NYU de bu konuda bir konferansta -ki konuşmacının tercümanlığını Sayın Selçuk Şirin yapıyordu- bu sınav için ekipler kurduklarını, bu ekiplere eğitim verdiklerini eğitim sonunda deneme okumaları yaptırdıklarını, sapmaya uğrayan sonuç sahiplerini yine eğitime aldıklarını, ikinci eğitim sonucunda da verim alınamazsa o okuyucudan vaz geçildiği anlatılmıştı. Buna karşı gerçek sınavda çok sapmaya uğramış sonuçları değerlendirmeye almadıklarını, eğer tüm sonuçlar tolore edilemeyecek kadar farklı ise o soruları başka bir ekibe gönderdikleri de söylenmişti.
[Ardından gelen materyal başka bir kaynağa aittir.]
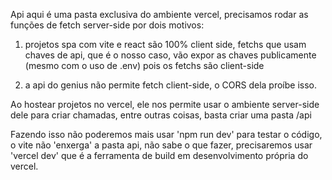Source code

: Api aqui é uma pasta exclusiva do ambiente vercel, precisamos rodar as funções de fetch server-side por dois motivos:

1. projetos spa com vite e react são 100% client side, fetchs que usam chaves de api, que é o nosso caso, vão expor as chaves
publicamente (mesmo com o uso de .env) pois os fetchs são client-side

2. a api do genius não permite fetch client-side, o CORS dela proíbe isso.

Ao hostear projetos no vercel, ele nos permite usar o ambiente server-side dele para criar chamadas, entre outras coisas, basta
criar uma pasta /api

Fazendo isso não poderemos mais usar 'npm run dev' para testar o código, o vite não 'enxerga' a pasta api, não sabe o que fazer,
precisaremos usar 'vercel dev' que é a ferramenta de build em desenvolvimento própria do vercel.

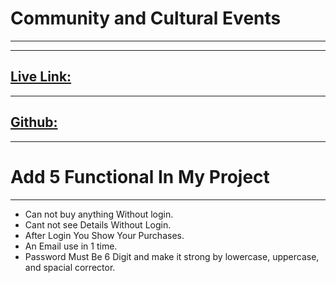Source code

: # Community and Cultural Events
---
---
[Live Link:](https://event-management-4421b.web.app/ "WEB LINK")
---
---
[Github:](https://github.com/taskinahmadalfaruqe/event_manager_2/ "GITHUB LINK")
---
---
# Add 5 Functional In My Project
---
* Can not buy anything Without login.
* Cant not see Details Without Login.
* After Login You Show Your Purchases.
* An Email use in 1 time.
* Password Must Be 6 Digit and make it strong by lowercase, uppercase, and spacial corrector.
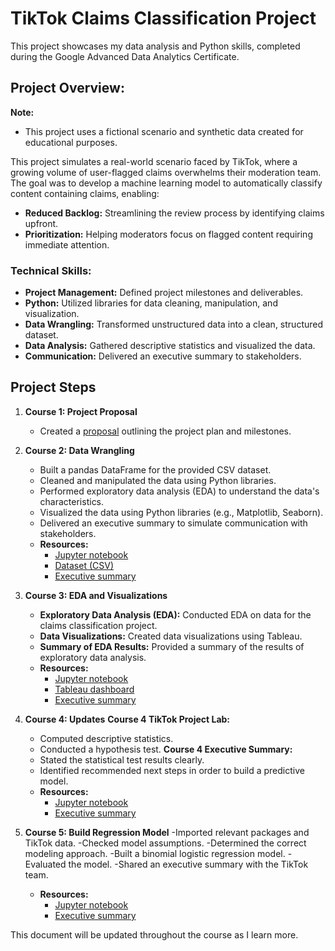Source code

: # TikTok Claims Classification Project

This project showcases my data analysis and Python skills, completed during the Google Advanced Data Analytics Certificate.

## Project Overview:

**Note:**
- This project uses a fictional scenario and synthetic data created for educational purposes.

This project simulates a real-world scenario faced by TikTok, where a growing volume of user-flagged claims overwhelms their moderation team. The goal was to develop a machine learning model to automatically classify content containing claims, enabling:
- **Reduced Backlog:** Streamlining the review process by identifying claims upfront.
- **Prioritization:** Helping moderators focus on flagged content requiring immediate attention.

### Technical Skills:
- **Project Management:** Defined project milestones and deliverables.
- **Python:** Utilized libraries for data cleaning, manipulation, and visualization.
- **Data Wrangling:** Transformed unstructured data into a clean, structured dataset.
- **Data Analysis:** Gathered descriptive statistics and visualized the data.
- **Communication:** Delivered an executive summary to stakeholders.

## Project Steps

1. **Course 1: Project Proposal**
   - Created a [proposal](TikTok%20Course%201%20project%20proposal.pdf) outlining the project plan and milestones.

2. **Course 2: Data Wrangling**
   - Built a pandas DataFrame for the provided CSV dataset.
   - Cleaned and manipulated the data using Python libraries.
   - Performed exploratory data analysis (EDA) to understand the data's characteristics.
   - Visualized the data using Python libraries (e.g., Matplotlib, Seaborn).
   - Delivered an executive summary to simulate communication with stakeholders.
   - **Resources:**
     - [Jupyter notebook](Course%202%20TikTok%20project%20lab.ipynb)
     - [Dataset (CSV)](tiktok_dataset.csv)
     - [Executive summary](TikTok%20Course%202%20executive%20summary.pdf)
   
3. **Course 3: EDA and Visualizations**
   - **Exploratory Data Analysis (EDA):**
     Conducted EDA on data for the claims classification project.
   - **Data Visualizations:**
     Created data visualizations using Tableau.
   - **Summary of EDA Results:**
     Provided a summary of the results of exploratory data analysis.
   - **Resources:**
     - [Jupyter notebook](Course%203%20TikTok%20project%20lab.ipynb)
     - [Tableau dashboard](Course%203%20TikTok%20project%20Tableau%20Dashboard.twbx)
     - [Executive summary](TikTok%20Course%203%20executive%20summary.pdf)
     
4. **Course 4: Updates**
   **Course 4 TikTok Project Lab:**
   - Computed descriptive statistics.
   - Conducted a hypothesis test.
   **Course 4 Executive Summary:**
   - Stated the statistical test results clearly.
   - Identified recommended next steps in order to build a predictive model.
   - **Resources:**
     - [Jupyter notebook](Course%204%20TikTok%20project%20lab.ipynb)
     - [Executive summary](TikTok%20Course%204%20executive%20summary.pdf)

5. **Course 5: Build Regression Model**
   -Imported relevant packages and TikTok data.
   -Checked model assumptions.
   -Determined the correct modeling approach.
   -Built a binomial logistic regression model.
   -Evaluated the model.
   -Shared an executive summary with the TikTok team.
   - **Resources:**
     - [Jupyter notebook](Course%205%20TikTok%20project%20lab.ipynb)
     - [Executive summary](TikTok%20Course%205%20executive%20summary.pdf)


This document will be updated throughout the course as I learn more.
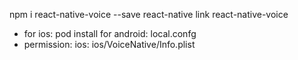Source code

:npm i react-native-voice --save
react-native link react-native-voice

- for ios: pod install
  for android: local.confg
- permission:
  ios: ios/VoiceNative/Info.plist

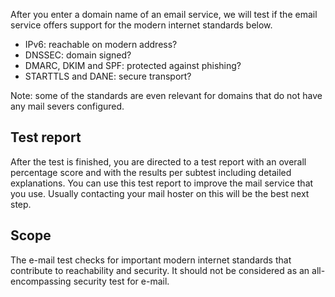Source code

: After you enter a domain name of an email service, we will test if the email service offers support for the modern internet standards below.

* IPv6: reachable on modern address?
* DNSSEC: domain signed?
* DMARC, DKIM and SPF: protected against phishing?
* STARTTLS and DANE: secure transport?

Note: some of the standards are even relevant for domains that do not have any mail severs configured. 

## Test report
After the test is finished, you are directed to a test report with an overall percentage score and with the results per subtest including  detailed explanations. You can use this test report to improve the mail service that you use. Usually contacting your mail hoster on this will be the best next step.   

## Scope
The e-mail test checks for important modern internet standards that contribute to reachability and security. It should not be considered as an all-encompassing security test for e-mail.
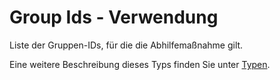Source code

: # Group Ids - Verwendung

Liste der Gruppen-IDs, für die die Abhilfemaßnahme gilt.

Eine weitere Beschreibung dieses Typs finden Sie unter [Typen](types/product_groups-usage.de.md).
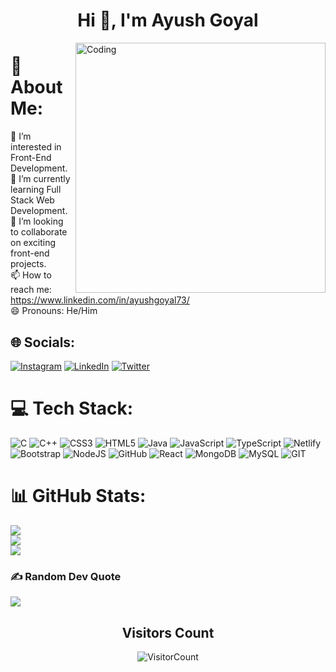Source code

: <h1 align="center">Hi 👋, I'm Ayush Goyal</h1>
<img align="right" alt="Coding" width="400" src="https://miro.medium.com/v2/resize:fit:1400/1*KlNlGjWBb0mScNgnX9Uxjw.gif">


# 💫 About Me:
👀 I’m interested in Front-End Development. <br> 🌱 I’m currently learning Full Stack Web Development. <br>💞️ I’m looking to collaborate on exciting front-end projects. <br>📫 How to reach me: https://www.linkedin.com/in/ayushgoyal73/ <br>😄 Pronouns: He/Him


## 🌐 Socials:
[![Instagram](https://img.shields.io/badge/Instagram-%23E4405F.svg?logo=Instagram&logoColor=white)](https://instagram.com/ayush_goyal_73) [![LinkedIn](https://img.shields.io/badge/LinkedIn-%230077B5.svg?logo=linkedin&logoColor=white)](https://linkedin.com/in/ayushgoyal73) [![Twitter](https://img.shields.io/badge/Twitter-%231DA1F2.svg?logo=Twitter&logoColor=white)](https://twitter.com/Ayush122112) 

# 💻 Tech Stack:
![C](https://img.shields.io/badge/c-%2300599C.svg?style=plastic&logo=c&logoColor=white) ![C++](https://img.shields.io/badge/c++-%2300599C.svg?style=plastic&logo=c%2B%2B&logoColor=white) ![CSS3](https://img.shields.io/badge/css3-%231572B6.svg?style=plastic&logo=css3&logoColor=white) ![HTML5](https://img.shields.io/badge/html5-%23E34F26.svg?style=plastic&logo=html5&logoColor=white) ![Java](https://img.shields.io/badge/java-%23ED8B00.svg?style=plastic&logo=java&logoColor=white) ![JavaScript](https://img.shields.io/badge/javascript-%23323330.svg?style=plastic&logo=javascript&logoColor=%23F7DF1E) ![TypeScript](https://img.shields.io/badge/typescript-%23007ACC.svg?style=plastic&logo=typescript&logoColor=white) ![Netlify](https://img.shields.io/badge/netlify-%23000000.svg?style=plastic&logo=netlify&logoColor=#00C7B7) ![Bootstrap](https://img.shields.io/badge/bootstrap-%23563D7C.svg?style=plastic&logo=bootstrap&logoColor=white) ![NodeJS](https://img.shields.io/badge/node.js-6DA55F?style=plastic&logo=node.js&logoColor=white) ![GitHub](https://img.shields.io/badge/GitHub-%23121011.svg?style=plastic&logo=github&logoColor=white)  ![React](https://img.shields.io/badge/react-%2320232a.svg?style=plastic&logo=react&logoColor=%2361DAFB) ![MongoDB](https://img.shields.io/badge/MongoDB-%234ea94b.svg?style=plastic&logo=mongodb&logoColor=white) ![MySQL](https://img.shields.io/badge/mysql-%2300f.svg?style=plastic&logo=mysql&logoColor=white) ![GIT](https://img.shields.io/badge/Git-fc6d26?style=plastic&logo=git&logoColor=white) 

# 📊 GitHub Stats:
![](https://github-readme-stats.vercel.app/api?username=ayushgoyal73&theme=blue-green&hide_border=false&include_all_commits=true&count_private=true)<br/>
![](https://github-readme-streak-stats.herokuapp.com/?user=ayushgoyal73&theme=blue-green&hide_border=false)<br/>
![](https://github-readme-stats.vercel.app/api/top-langs/?username=ayushgoyal73&theme=blue-green&hide_border=false&include_all_commits=true&count_private=true&layout=compact)

<!-- ## 🏆 GitHub Trophies
![](https://github-profile-trophy.vercel.app/?username=ayushgoyal73&theme=darkhub&no-frame=false&no-bg=true&margin-w=4)
-->

### ✍️ Random Dev Quote
![](https://quotes-github-readme.vercel.app/api?type=horizontal&theme=radical)




<p>
    <h2 align="center">Visitors Count</h2>
    <p align="center">
      <img src="https://profile-counter.glitch.me/{ayushgoyal73}/count.svg" alt="VisitorCount">
    </p>
</p>

<!-- Proudly created with GPRM ( https://gprm.itsvg.in ) -->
Bu nedenle bu tür soruların YGS de -çok sayıda öğrenci girdiği için- kullanılması olanaklı değildir. Bu günkü koşullarda LYS de bile oldukça zordur ama iyi organize olunabilirse olanaklıdır.
ÖSYM nin açıkladığı sorular ve yanıtlama biçimi açık uçlu değildir. Sadece bir denemedir. Sınav üzerinde de önemli bir etkisi olmayacaktır. Yapılanın mutlaka geliştirilmesi ve ancak denemelerden sonra sonuçta etkili olacak biçimde kullanılması gereklidir.
Yeni bir çabadır. Bu haliyle ölçümde bir yararı ya da zararı yoktur. Yararı yeni soru türünün ne getirebileceğini saptamaya çalışmakla sınırlıdır.